Так они и не поняли друг друга: директор огромного музейного объединения маленького, но всемирно известного городка - добросовестная, честная представительница "старой школы", - и "молодой" (вообще-то 42 года!) энтузиаст Глеб, решивший основать частный музей и пытавшийся договориться о сотрудничестве. Впрочем, легковесное словечко "энтузиаст" вряд ли подходило к человеку, для которого означенная тема в силу некоторого личного опыта имела уж слишком мучительное значение.
Люди не понимают друг друга не потому что кто-то плохой, кто-то хороший, а потому что наша планета, похоже, не совсем круглая, а граненая: живем мы на разных плоскостях - иногда близких, но не настолько, чтоб с одной полноценно взглянуть на другую.
Часто правда о пытках уже кажется пыткой. Откровение о садизме - садизмом.
"Чем диагноз болезни отличается от самой болезни!? - думал Глеб. - Для многих больных - ничем. А я не психолог, чтобы утешать - я псих. Да, псих! А музей? Мой музей?... Что это такое? Это же ковыряние собственной коросты, её сладостное отдирание вновь и вновь. Кто не помнит этого любимого занятия детства! А вот кто не помнит... тем-то как раз и надо этим музеем напомнить. Только вот надо ли?" Глеб вспомнил любившего отдирать свои коросты Юрку. И всегда с аппетитом поедавшего их, как семечки... Нет, со стороны это, конечно, далеко не самое приятное зрелище!
Из директорской приемной Глеб вышел во двор и невольно оглядел окружившее его ожерелье любимого кремля. "Рыбки водятся в небе!" - радостно говорил он родителям в раннем детстве, показывая на маковки, весело, празднично крытые мелким, серебристым, переливающимся лемехом.
А потом все рыбки из его жизни исчезли. Будто их из Неба выловили. Нет, скорее, его из Неба выловили. И с Земли. И отовсюду. И нет его больше. Нет нигде! Только "музей" от него и остался.
Чтоб немного развеяться после тяжелого разговора, Глеб зашел в самую любимую из всех кремлевских церквей - Воскресенскую. Музейную, конечно, как и всё тут... но фрескам же не скажешь, что они музейные: они просто есть и все. Как и Бог просто есть и все. Их писали три с лишним века назад для действующей церкви.
С ними она действовала и сейчас. Бесстолпная, но со столпом воздуха внутри, крохотная по площади, но вся уходящая ввысь, она вовсе не казалась маленькой, как не может казаться маленьким Небо. И вовсе не выглядела туристической, как не может быть туристической чья-то душа. Здесь Фрески были спрятаны, заперты, как в сейфе. Хранились под каменными сводами, как под грифом "совершенно секретно". Тайна тайн. Свидетельство свидетельств. Шифр шифров... Небеса небес обречены быть строго засекреченными на Земле.
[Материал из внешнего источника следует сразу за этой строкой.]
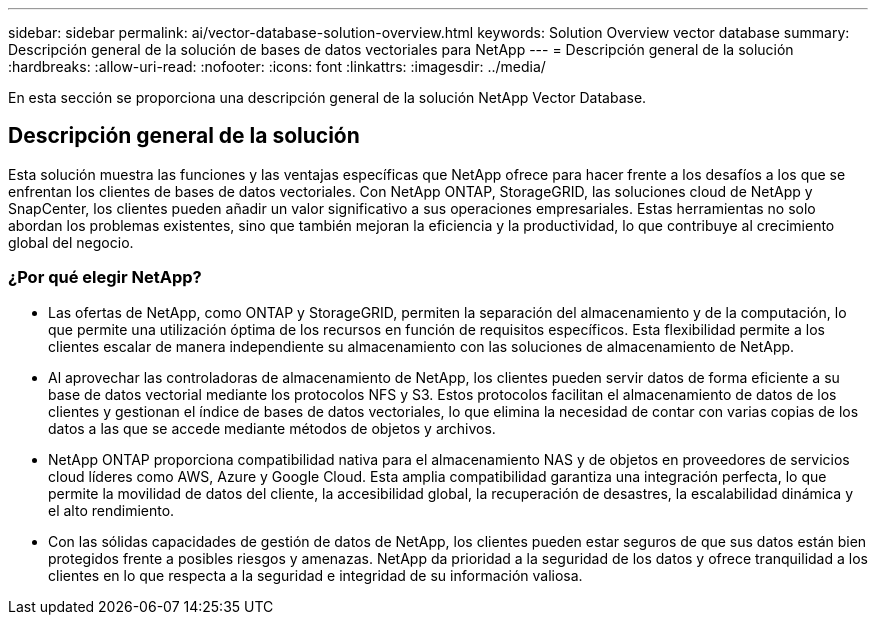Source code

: ---
sidebar: sidebar 
permalink: ai/vector-database-solution-overview.html 
keywords: Solution Overview vector database 
summary: Descripción general de la solución de bases de datos vectoriales para NetApp 
---
= Descripción general de la solución
:hardbreaks:
:allow-uri-read: 
:nofooter: 
:icons: font
:linkattrs: 
:imagesdir: ../media/


[role="lead"]
En esta sección se proporciona una descripción general de la solución NetApp Vector Database.



== Descripción general de la solución

Esta solución muestra las funciones y las ventajas específicas que NetApp ofrece para hacer frente a los desafíos a los que se enfrentan los clientes de bases de datos vectoriales. Con NetApp ONTAP, StorageGRID, las soluciones cloud de NetApp y SnapCenter, los clientes pueden añadir un valor significativo a sus operaciones empresariales. Estas herramientas no solo abordan los problemas existentes, sino que también mejoran la eficiencia y la productividad, lo que contribuye al crecimiento global del negocio.



=== ¿Por qué elegir NetApp?

* Las ofertas de NetApp, como ONTAP y StorageGRID, permiten la separación del almacenamiento y de la computación, lo que permite una utilización óptima de los recursos en función de requisitos específicos. Esta flexibilidad permite a los clientes escalar de manera independiente su almacenamiento con las soluciones de almacenamiento de NetApp.
* Al aprovechar las controladoras de almacenamiento de NetApp, los clientes pueden servir datos de forma eficiente a su base de datos vectorial mediante los protocolos NFS y S3. Estos protocolos facilitan el almacenamiento de datos de los clientes y gestionan el índice de bases de datos vectoriales, lo que elimina la necesidad de contar con varias copias de los datos a las que se accede mediante métodos de objetos y archivos.
* NetApp ONTAP proporciona compatibilidad nativa para el almacenamiento NAS y de objetos en proveedores de servicios cloud líderes como AWS, Azure y Google Cloud. Esta amplia compatibilidad garantiza una integración perfecta, lo que permite la movilidad de datos del cliente, la accesibilidad global, la recuperación de desastres, la escalabilidad dinámica y el alto rendimiento.
* Con las sólidas capacidades de gestión de datos de NetApp, los clientes pueden estar seguros de que sus datos están bien protegidos frente a posibles riesgos y amenazas. NetApp da prioridad a la seguridad de los datos y ofrece tranquilidad a los clientes en lo que respecta a la seguridad e integridad de su información valiosa.

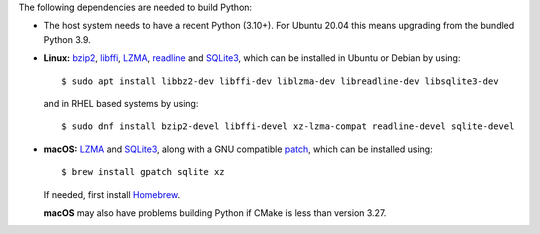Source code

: The following dependencies are needed to build Python:

- The host system needs to have a recent Python (3.10+). For Ubuntu 20.04 this means upgrading from the bundled Python 3.9.

- **Linux:** `bzip2 <https://sourceware.org/bzip2>`__, `libffi <https://sourceware.org/libffi/>`__, `LZMA <https://tukaani.org/xz/>`__, `readline <https://savannah.gnu.org/projects/readline>`__ and `SQLite3 <https://sqlite.org/>`__, which can be installed in Ubuntu or Debian by using:

  ::

    $ sudo apt install libbz2-dev libffi-dev liblzma-dev libreadline-dev libsqlite3-dev

  and in RHEL based systems by using:

  ::

    $ sudo dnf install bzip2-devel libffi-devel xz-lzma-compat readline-devel sqlite-devel

- **macOS:** `LZMA <https://tukaani.org/xz/>`__ and `SQLite3 <https://sqlite.org/>`__, along with a GNU compatible `patch <https://github.com/gitGNU/gnu_patch>`__, which can be installed using:

  ::

    $ brew install gpatch sqlite xz

  If needed, first install `Homebrew <https://brew.sh/>`__.

  **macOS** may also have problems building Python if CMake is less than version 3.27.
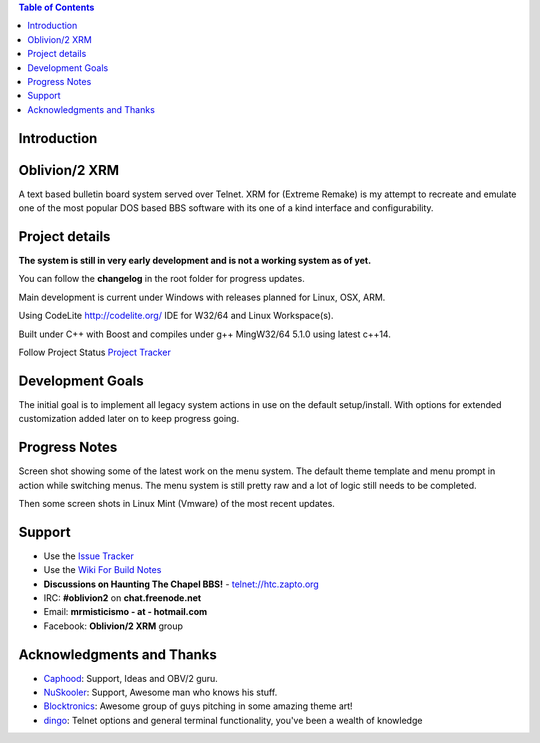 
.. image:: http://htc.zapto.org:1024/jenkins/job/Oblivion2-XRM%20-%20Pipeline/job/master/badge/icon
    :target: https://htc.zapto.org/jenkins/job/Oblivion2-XRM%20-%20Pipeline/job/master/



.. contents:: Table of Contents
   :depth: 3

Introduction
============

.. image:: http://i.imgur.com/AWyEuN3.jpg
   :alt: Screenshot

Oblivion/2 XRM
===============

A text based bulletin board system served over Telnet.
XRM for (Extreme Remake) is my attempt to recreate and emulate one of the most popular DOS based BBS software with its one of a kind interface and configurability.


Project details
===============

**The system is still in very early development and is not a working system as of yet.**

You can follow the **changelog** in the root folder for progress updates.

Main development is current under Windows with releases planned for Linux, OSX, ARM.

Using CodeLite http://codelite.org/ IDE for W32/64 and Linux Workspace(s).

Built under C++ with Boost and compiles under g++ MingW32/64 5.1.0 using latest c++14.


Follow Project Status `Project Tracker <https://github.com/M-griffin/Oblivion2-XRM/projects/1>`_


Development Goals
=================
The initial goal is to implement all legacy system actions in use on the default setup/install.
With options for extended customization added later on to keep progress going.


Progress Notes
===============
Screen shot showing some of the latest work on the menu system.
The default theme template and menu prompt in action while switching menus.
The menu system is still pretty raw and a lot of logic still needs to be completed.

.. image:: http://i.imgur.com/GxcX1gl.png
   :alt: Screenshot


Then some screen shots in Linux Mint (Vmware) of the most recent updates.

.. image:: http://i.imgur.com/MNF58pV.png
   :alt: Screenshot

Support
=======
* Use the `Issue Tracker <https://github.com/M-Griffin/Oblivion2-XRM/issues>`_
* Use the `Wiki For Build Notes <https://github.com/M-Griffin/Oblivion2-XRM/wiki>`_
* **Discussions on Haunting The Chapel BBS!**  - telnet://htc.zapto.org
* IRC: **#oblivion2** on **chat.freenode.net**
* Email: **mrmisticismo - at - hotmail.com**
* Facebook: **Oblivion/2 XRM** group


Acknowledgments and Thanks
==========================
- `Caphood <http://www.reddit.com/user/Caphood>`_: Support, Ideas and OBV/2 guru.
- `NuSkooler <https://github.com/NuSkooler>`_: Support, Awesome man who knows his stuff.
- `Blocktronics <http://blocktronics.org/>`_: Awesome group of guys pitching in some amazing theme art!
- `dingo <https://github.com/jquast>`_: Telnet options and general terminal functionality, you've been a wealth of knowledge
Храм - книга, которая рассказывает... обо всем на свете. По крайней мере, обо всем, что важно для нас. По-моему, нет такого явления в жизни, которого бы в ней не было.
Нигде больше такого не увидишь - только в их самом удивительном на Земле маленьком городке! Городке-посёлке, где чудеса открываются, будто в огороде растут! А их почти и не замечают. Для местных, вроде, и нет никаких особых чудес. Ни чудес, ни чудищ!. А уж сюда, в кремлевские музейные церкви, им и вовсе "без надобности" ходить. Вот и не ходят. Не встречаются.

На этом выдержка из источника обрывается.